Finally, we can display separate trendlines for groups of data. For example, suppose we wanted to know how the relationship between GDP per capita and life expectancy varies by continent. We can pass the grouping variable to the color (and/or linetype) parameter within the aes() function. Below, I further reduce the opacity of the points to avoid overplotting. Note that the color grouping is passed to both the geom_point() and the geom_smooth() aesthetic.

ggplot(df,
       aes(x = log(gdpPercap),
           y = lifeExp,
           color = continent)) +
  geom_point(alpha = 0.2,
             size = 1) +
  labs(title = "Economic wealth and life expectancy",
       x = "ln GDP per capita",
       y = "Life expectancy") +
  theme_light() +
  geom_smooth(method = "lm")
## `geom_smooth()` using formula 'y ~ x'

Line plots

Line plots are particularly useful for time series data. Below, we will graph the GDP per capita development of China from 1952 to 2007. We select the data for China by using the subset() function on the original data frame.

par(mar = c(4, 4, .1, .1))

ggplot(subset(df, country == "China"),
       aes(x = year,
           y = gdpPercap)) +
  geom_line()

# We can add points to the line to highlight which observations are available in the underlying data.
ggplot(subset(df, country == "China"),
       aes(x = year,
           y = gdpPercap)) +
  geom_line() +
  geom_point()

NOTE: For advanced examples of line graphs using spaghetti plots please see this GitHub page.

Heatmaps

Heatmaps are another great way to illustrate trends for many different groups in data. Suppose, we were interested in the strength of the correlation between life expectancy and GDP per capita over time and space.

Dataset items
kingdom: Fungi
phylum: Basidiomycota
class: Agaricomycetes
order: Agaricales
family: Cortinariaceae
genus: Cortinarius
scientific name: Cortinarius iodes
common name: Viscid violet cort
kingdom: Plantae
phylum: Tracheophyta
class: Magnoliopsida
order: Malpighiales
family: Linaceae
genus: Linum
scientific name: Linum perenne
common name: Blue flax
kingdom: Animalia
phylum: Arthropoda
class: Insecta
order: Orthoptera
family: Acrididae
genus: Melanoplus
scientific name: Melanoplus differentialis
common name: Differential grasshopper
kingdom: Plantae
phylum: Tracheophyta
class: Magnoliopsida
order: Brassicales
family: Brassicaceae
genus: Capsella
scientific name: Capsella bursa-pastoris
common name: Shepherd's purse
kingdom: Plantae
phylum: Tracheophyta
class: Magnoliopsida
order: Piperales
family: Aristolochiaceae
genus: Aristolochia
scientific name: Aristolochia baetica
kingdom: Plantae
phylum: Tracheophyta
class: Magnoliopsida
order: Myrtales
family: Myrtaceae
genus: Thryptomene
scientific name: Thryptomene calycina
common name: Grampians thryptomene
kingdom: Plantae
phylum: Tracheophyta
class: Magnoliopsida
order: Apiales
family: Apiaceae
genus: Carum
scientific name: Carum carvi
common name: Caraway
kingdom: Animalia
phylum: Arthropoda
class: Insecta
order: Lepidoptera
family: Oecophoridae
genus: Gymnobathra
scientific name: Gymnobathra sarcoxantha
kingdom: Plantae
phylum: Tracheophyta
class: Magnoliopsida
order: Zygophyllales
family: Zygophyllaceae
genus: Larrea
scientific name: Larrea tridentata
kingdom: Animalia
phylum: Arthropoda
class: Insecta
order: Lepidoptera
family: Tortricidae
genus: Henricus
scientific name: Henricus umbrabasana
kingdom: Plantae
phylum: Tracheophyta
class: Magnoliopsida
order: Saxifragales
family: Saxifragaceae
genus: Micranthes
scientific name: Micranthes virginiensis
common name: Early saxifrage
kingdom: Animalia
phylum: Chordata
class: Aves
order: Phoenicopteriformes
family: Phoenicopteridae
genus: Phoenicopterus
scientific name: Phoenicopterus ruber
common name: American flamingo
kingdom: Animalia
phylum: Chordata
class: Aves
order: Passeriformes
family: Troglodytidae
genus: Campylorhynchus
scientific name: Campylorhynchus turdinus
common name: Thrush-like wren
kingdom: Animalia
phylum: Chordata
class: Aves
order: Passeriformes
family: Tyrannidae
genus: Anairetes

— Tasks to complete —
a – Write out the stretch of the R plotting tutorial from "# We can add" through "time and space.".
b – Continue the R plotting tutorial from the point where it stops.
This material comes from a different source than the tutorial.

— Results for each task —
a –
# We can add points to the line to highlight which observations are available in the underlying data.
ggplot(subset(df, country == "China"),
       aes(x = year,
           y = gdpPercap)) +
  geom_line() +
  geom_point()

NOTE: For advanced examples of line graphs using spaghetti plots please see this GitHub page.

Heatmaps

Heatmaps are another great way to illustrate trends for many different groups in data. Suppose, we were interested in the strength of the correlation between life expectancy and GDP per capita over time and space.

b –
Below, we use our data wrangling skills from the last sessions to compute the correlation between the variables lifeExp and gdpPercap for each continent. Note that we exclude “Oceania” for this exercise.

# Compute Pearson correlation coefficient by year and continent
cors <- df %>% 
  filter(continent != "Oceania") %>% 
  group_by(continent, year) %>% 
  summarise(cor = cor(lifeExp, log10(gdpPercap)))
## `summarise()` has grouped output by 'continent'. You can override using the `.groups` argument.

We can use the geom_tile() geom to create the heatmap; specifying the variable we want to display in color via the fill command. We can improve the left plot in a number of ways. First, the color scheme is not necessarily intuitive. The colors aren’t separated enough to best display smaller differences in the correlation coefficient, because they are based on the same hue. We can customize out colors to display a gradient with multiple hues.

par(mar = c(4, 4, .1, .1))

ggplot(cors,
       aes(x = year, y = continent, fill = cor)) +
  geom_tile()

ggplot(cors,
       aes(x = year, y = continent, fill = cor)) +
  geom_tile() +
  scale_fill_gradient(low = "darkblue", high = "red")

We can also use existing color gradient schemes to better distinguish values in our plot. Below, we use color scales from the viridis package. We also give the legend a more informative title.

Using color scales from the viridis package is a favorite among many who use R for data visualization. First developed for matplotlib in Python, this palette offers the following advantages:

  • It is visually appealing
  • Perceptual uniformity: visual perception of change is proportionate to incremental changes in the data.
  • High contrast: optimal for printing in black-and-white and easier to read for people with color blindness1

Second, we know that the correlation coefficient ranges from -1 to 1. We only have positive values here and they range from approximately 0.3 to 0.9. It is good practice to show at least one end point of the possible values in legends or axes. Therefore, below we extend the legend to display values from 0 to 1.

par(mar = c(4, 4, .1, .1))

ggplot(cors,
       aes(x = year, y = continent, fill = cor)) +
  geom_tile() +
  scale_fill_viridis(option = "inferno", name = "Correlation")

range(cors$cor)
## [1] 0.32 0.86
ggplot(cors,
       aes(x = year, y = continent, fill = cor)) +
  geom_tile() +
  scale_fill_viridis(option = "inferno", name = "Correlation",
                     limits = c(0, 1))

Bonus: To improve on this graph, we can add some of the other elements offered by the ggplot2 package.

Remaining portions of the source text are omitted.